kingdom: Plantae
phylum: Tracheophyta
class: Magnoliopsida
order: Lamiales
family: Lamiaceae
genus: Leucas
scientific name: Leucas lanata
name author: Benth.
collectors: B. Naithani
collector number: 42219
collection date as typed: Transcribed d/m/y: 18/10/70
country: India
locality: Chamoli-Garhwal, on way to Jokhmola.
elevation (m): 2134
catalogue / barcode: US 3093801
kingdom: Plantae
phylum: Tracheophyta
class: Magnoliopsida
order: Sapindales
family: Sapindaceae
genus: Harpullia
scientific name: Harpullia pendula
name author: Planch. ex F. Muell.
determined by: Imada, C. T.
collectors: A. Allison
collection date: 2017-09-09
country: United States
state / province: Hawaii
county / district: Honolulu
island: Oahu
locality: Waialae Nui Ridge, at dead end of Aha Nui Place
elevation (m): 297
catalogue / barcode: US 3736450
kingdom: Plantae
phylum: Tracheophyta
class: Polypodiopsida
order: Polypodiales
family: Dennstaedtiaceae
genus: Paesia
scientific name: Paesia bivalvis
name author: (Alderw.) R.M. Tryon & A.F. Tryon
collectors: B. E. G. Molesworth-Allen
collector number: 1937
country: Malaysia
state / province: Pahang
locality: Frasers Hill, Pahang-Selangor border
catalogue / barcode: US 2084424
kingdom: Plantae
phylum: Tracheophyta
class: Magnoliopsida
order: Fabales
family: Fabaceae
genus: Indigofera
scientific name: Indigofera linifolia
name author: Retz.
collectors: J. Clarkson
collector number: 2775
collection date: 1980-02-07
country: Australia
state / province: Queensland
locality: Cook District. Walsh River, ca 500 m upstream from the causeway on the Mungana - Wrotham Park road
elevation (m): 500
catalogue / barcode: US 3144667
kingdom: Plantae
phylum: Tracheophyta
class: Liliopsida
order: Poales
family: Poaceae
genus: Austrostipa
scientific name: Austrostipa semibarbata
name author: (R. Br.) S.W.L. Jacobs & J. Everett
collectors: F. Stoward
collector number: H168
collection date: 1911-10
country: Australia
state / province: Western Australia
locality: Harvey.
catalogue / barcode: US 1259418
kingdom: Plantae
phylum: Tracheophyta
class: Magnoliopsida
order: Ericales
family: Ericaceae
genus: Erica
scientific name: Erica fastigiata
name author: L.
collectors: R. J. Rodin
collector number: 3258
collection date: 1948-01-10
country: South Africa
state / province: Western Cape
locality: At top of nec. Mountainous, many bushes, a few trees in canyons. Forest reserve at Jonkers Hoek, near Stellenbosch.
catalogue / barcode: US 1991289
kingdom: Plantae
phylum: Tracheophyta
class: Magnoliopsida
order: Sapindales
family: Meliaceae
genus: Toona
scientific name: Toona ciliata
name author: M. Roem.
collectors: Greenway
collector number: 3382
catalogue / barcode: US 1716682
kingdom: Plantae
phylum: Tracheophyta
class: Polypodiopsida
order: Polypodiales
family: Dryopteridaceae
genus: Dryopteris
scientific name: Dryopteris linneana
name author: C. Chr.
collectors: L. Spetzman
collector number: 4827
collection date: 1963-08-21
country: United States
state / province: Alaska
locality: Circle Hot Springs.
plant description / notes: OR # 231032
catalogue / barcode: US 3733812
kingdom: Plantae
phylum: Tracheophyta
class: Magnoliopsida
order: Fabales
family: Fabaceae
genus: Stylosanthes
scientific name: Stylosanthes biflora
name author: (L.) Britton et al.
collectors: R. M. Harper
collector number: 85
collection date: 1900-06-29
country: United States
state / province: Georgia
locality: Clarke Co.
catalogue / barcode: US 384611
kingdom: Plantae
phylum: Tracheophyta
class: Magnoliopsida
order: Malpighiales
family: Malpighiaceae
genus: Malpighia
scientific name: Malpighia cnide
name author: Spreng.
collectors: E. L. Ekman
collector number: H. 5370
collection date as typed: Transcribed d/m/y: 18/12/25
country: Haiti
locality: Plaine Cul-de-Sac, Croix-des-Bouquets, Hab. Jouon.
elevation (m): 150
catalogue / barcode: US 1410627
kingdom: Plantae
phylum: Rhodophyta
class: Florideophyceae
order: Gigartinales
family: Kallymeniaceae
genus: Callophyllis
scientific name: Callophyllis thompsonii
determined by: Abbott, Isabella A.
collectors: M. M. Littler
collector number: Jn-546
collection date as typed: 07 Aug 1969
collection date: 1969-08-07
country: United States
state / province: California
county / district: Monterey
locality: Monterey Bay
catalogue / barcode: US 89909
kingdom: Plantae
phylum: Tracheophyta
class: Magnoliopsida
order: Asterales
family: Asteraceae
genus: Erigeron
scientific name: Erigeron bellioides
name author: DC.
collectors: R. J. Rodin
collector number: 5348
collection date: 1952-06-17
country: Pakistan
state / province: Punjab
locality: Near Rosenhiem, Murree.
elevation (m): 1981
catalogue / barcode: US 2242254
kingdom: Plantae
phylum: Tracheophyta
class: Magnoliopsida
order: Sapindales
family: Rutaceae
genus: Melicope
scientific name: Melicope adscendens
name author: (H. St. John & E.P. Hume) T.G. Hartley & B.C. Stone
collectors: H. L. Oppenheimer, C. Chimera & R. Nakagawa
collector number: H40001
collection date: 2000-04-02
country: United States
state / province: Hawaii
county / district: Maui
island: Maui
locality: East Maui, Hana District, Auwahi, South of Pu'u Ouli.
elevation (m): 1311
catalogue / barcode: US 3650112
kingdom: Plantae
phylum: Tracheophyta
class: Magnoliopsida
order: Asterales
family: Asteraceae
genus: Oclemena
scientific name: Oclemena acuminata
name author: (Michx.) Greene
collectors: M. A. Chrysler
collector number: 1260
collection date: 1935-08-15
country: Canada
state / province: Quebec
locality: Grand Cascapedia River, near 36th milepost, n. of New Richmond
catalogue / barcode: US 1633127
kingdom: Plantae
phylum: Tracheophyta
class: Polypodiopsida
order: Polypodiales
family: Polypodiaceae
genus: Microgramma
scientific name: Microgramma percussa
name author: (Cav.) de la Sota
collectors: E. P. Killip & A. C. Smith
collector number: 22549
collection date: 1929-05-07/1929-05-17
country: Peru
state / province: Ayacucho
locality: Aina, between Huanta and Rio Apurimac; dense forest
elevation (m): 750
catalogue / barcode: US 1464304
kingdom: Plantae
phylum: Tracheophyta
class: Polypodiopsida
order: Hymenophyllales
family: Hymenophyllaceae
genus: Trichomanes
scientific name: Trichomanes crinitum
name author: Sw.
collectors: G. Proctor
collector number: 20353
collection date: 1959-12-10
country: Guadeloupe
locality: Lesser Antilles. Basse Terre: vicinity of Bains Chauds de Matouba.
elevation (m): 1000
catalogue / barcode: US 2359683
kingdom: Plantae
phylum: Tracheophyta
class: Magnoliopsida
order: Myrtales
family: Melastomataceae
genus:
+++++
Work required →
Lay out every line of the entries above as a JSON list of strings, with one string per line and blank lines left out.

Solution to the exercise →
[
  "kingdom: Plantae",
  "phylum: Tracheophyta",
  "class: Magnoliopsida",
  "order: Lamiales",
  "family: Lamiaceae",
  "genus: Leucas",
  "scientific name: Leucas lanata",
  "name author: Benth.",
  "collectors: B. Naithani",
  "collector number: 42219",
  "collection date as typed: Transcribed d/m/y: 18/10/70",
  "country: India",
  "locality: Chamoli-Garhwal, on way to Jokhmola.",
  "elevation (m): 2134",
  "catalogue / barcode: US 3093801",
  "kingdom: Plantae",
  "phylum: Tracheophyta",
  "class: Magnoliopsida",
  "order: Sapindales",
  "family: Sapindaceae",
  "genus: Harpullia",
  "scientific name: Harpullia pendula",
  "name author: Planch. ex F. Muell.",
  "determined by: Imada, C. T.",
  "collectors: A. Allison",
  "collection date: 2017-09-09",
  "country: United States",
  "state / province: Hawaii",
  "county / district: Honolulu",
  "island: Oahu",
  "locality: Waialae Nui Ridge, at dead end of Aha Nui Place",
  "elevation (m): 297",
  "catalogue / barcode: US 3736450",
  "kingdom: Plantae",
  "phylum: Tracheophyta",
  "class: Polypodiopsida",
  "order: Polypodiales",
  "family: Dennstaedtiaceae",
  "genus: Paesia",
  "scientific name: Paesia bivalvis",
  "name author: (Alderw.) R.M. Tryon & A.F. Tryon",
  "collectors: B. E. G. Molesworth-Allen",
  "collector number: 1937",
  "country: Malaysia",
  "state / province: Pahang",
  "locality: Frasers Hill, Pahang-Selangor border",
  "catalogue / barcode: US 2084424",
  "kingdom: Plantae",
  "phylum: Tracheophyta",
  "class: Magnoliopsida",
  "order: Fabales",
  "family: Fabaceae",
  "genus: Indigofera",
  "scientific name: Indigofera linifolia",
  "name author: Retz.",
  "collectors: J. Clarkson",
  "collector number: 2775",
  "collection date: 1980-02-07",
  "country: Australia",
  "state / province: Queensland",
  "locality: Cook District. Walsh River, ca 500 m upstream from the causeway on the Mungana - Wrotham Park road",
  "elevation (m): 500",
  "catalogue / barcode: US 3144667",
  "kingdom: Plantae",
  "phylum: Tracheophyta",
  "class: Liliopsida",
  "order: Poales",
  "family: Poaceae",
  "genus: Austrostipa",
  "scientific name: Austrostipa semibarbata",
  "name author: (R. Br.) S.W.L. Jacobs & J. Everett",
  "collectors: F. Stoward",
  "collector number: H168",
  "collection date: 1911-10",
  "country: Australia",
  "state / province: Western Australia",
  "locality: Harvey.",
  "catalogue / barcode: US 1259418",
  "kingdom: Plantae",
  "phylum: Tracheophyta",
  "class: Magnoliopsida",
  "order: Ericales",
  "family: Ericaceae",
  "genus: Erica",
  "scientific name: Erica fastigiata",
  "name author: L.",
  "collectors: R. J. Rodin",
  "collector number: 3258",
  "collection date: 1948-01-10",
  "country: South Africa",
  "state / province: Western Cape",
  "locality: At top of nec. Mountainous, many bushes, a few trees in canyons. Forest reserve at Jonkers Hoek, near Stellenbosch.",
  "catalogue / barcode: US 1991289",
  "kingdom: Plantae",
  "phylum: Tracheophyta",
  "class: Magnoliopsida",
  "order: Sapindales",
  "family: Meliaceae",
  "genus: Toona",
  "scientific name: Toona ciliata",
  "name author: M. Roem.",
  "collectors: Greenway",
  "collector number: 3382",
  "catalogue / barcode: US 1716682",
  "kingdom: Plantae",
  "phylum: Tracheophyta",
  "class: Polypodiopsida",
  "order: Polypodiales",
  "family: Dryopteridaceae",
  "genus: Dryopteris",
  "scientific name: Dryopteris linneana",
  "name author: C. Chr.",
  "collectors: L. Spetzman",
  "collector number: 4827",
  "collection date: 1963-08-21",
  "country: United States",
  "state / province: Alaska",
  "locality: Circle Hot Springs.",
  "plant description / notes: OR # 231032",
  "catalogue / barcode: US 3733812",
  "kingdom: Plantae",
  "phylum: Tracheophyta",
  "class: Magnoliopsida",
  "order: Fabales",
  "family: Fabaceae",
  "genus: Stylosanthes",
  "scientific name: Stylosanthes biflora",
  "name author: (L.) Britton et al.",
  "collectors: R. M. Harper",
  "collector number: 85",
  "collection date: 1900-06-29",
  "country: United States",
  "state / province: Georgia",
  "locality: Clarke Co.",
  "catalogue / barcode: US 384611",
  "kingdom: Plantae",
  "phylum: Tracheophyta",
  "class: Magnoliopsida",
  "order: Malpighiales",
  "family: Malpighiaceae",
  "genus: Malpighia",
  "scientific name: Malpighia cnide",
  "name author: Spreng.",
  "collectors: E. L. Ekman",
  "collector number: H. 5370",
  "collection date as typed: Transcribed d/m/y: 18/12/25",
  "country: Haiti",
  "locality: Plaine Cul-de-Sac, Croix-des-Bouquets, Hab. Jouon.",
  "elevation (m): 150",
  "catalogue / barcode: US 1410627",
  "kingdom: Plantae",
  "phylum: Rhodophyta",
  "class: Florideophyceae",
  "order: Gigartinales",
  "family: Kallymeniaceae",
  "genus: Callophyllis",
  "scientific name: Callophyllis thompsonii",
  "determined by: Abbott, Isabella A.",
  "collectors: M. M. Littler",
  "collector number: Jn-546",
  "collection date as typed: 07 Aug 1969",
  "collection date: 1969-08-07",
  "country: United States",
  "state / province: California",
  "county / district: Monterey",
  "locality: Monterey Bay",
  "catalogue / barcode: US 89909",
  "kingdom: Plantae",
  "phylum: Tracheophyta",
  "class: Magnoliopsida",
  "order: Asterales",
  "family: Asteraceae",
  "genus: Erigeron",
  "scientific name: Erigeron bellioides",
  "name author: DC.",
  "collectors: R. J. Rodin",
  "collector number: 5348",
  "collection date: 1952-06-17",
  "country: Pakistan",
  "state / province: Punjab",
  "locality: Near Rosenhiem, Murree.",
  "elevation (m): 1981",
  "catalogue / barcode: US 2242254",
  "kingdom: Plantae",
  "phylum: Tracheophyta",
  "class: Magnoliopsida",
  "order: Sapindales",
  "family: Rutaceae",
  "genus: Melicope",
  "scientific name: Melicope adscendens",
  "name author: (H. St. John & E.P. Hume) T.G. Hartley & B.C. Stone",
  "collectors: H. L. Oppenheimer, C. Chimera & R. Nakagawa",
  "collector number: H40001",
  "collection date: 2000-04-02",
  "country: United States",
  "state / province: Hawaii",
  "county / district: Maui",
  "island: Maui",
  "locality: East Maui, Hana District, Auwahi, South of Pu'u Ouli.",
  "elevation (m): 1311",
  "catalogue / barcode: US 3650112",
  "kingdom: Plantae",
  "phylum: Tracheophyta",
  "class: Magnoliopsida",
  "order: Asterales",
  "family: Asteraceae",
  "genus: Oclemena",
  "scientific name: Oclemena acuminata",
  "name author: (Michx.) Greene",
  "collectors: M. A. Chrysler",
  "collector number: 1260",
  "collection date: 1935-08-15",
  "country: Canada",
  "state / province: Quebec",
  "locality: Grand Cascapedia River, near 36th milepost, n. of New Richmond",
  "catalogue / barcode: US 1633127",
  "kingdom: Plantae",
  "phylum: Tracheophyta",
  "class: Polypodiopsida",
  "order: Polypodiales",
  "family: Polypodiaceae",
  "genus: Microgramma",
  "scientific name: Microgramma percussa",
  "name author: (Cav.) de la Sota",
  "collectors: E. P. Killip & A. C. Smith",
  "collector number: 22549",
  "collection date: 1929-05-07/1929-05-17",
  "country: Peru",
  "state / province: Ayacucho",
  "locality: Aina, between Huanta and Rio Apurimac; dense forest",
  "elevation (m): 750",
  "catalogue / barcode: US 1464304",
  "kingdom: Plantae",
  "phylum: Tracheophyta",
  "class: Polypodiopsida",
  "order: Hymenophyllales",
  "family: Hymenophyllaceae",
  "genus: Trichomanes",
  "scientific name: Trichomanes crinitum",
  "name author: Sw.",
  "collectors: G. Proctor",
  "collector number: 20353",
  "collection date: 1959-12-10",
  "country: Guadeloupe",
  "locality: Lesser Antilles. Basse Terre: vicinity of Bains Chauds de Matouba.",
  "elevation (m): 1000",
  "catalogue / barcode: US 2359683",
  "kingdom: Plantae",
  "phylum: Tracheophyta",
  "class: Magnoliopsida",
  "order: Myrtales",
  "family: Melastomataceae",
  "genus:"
]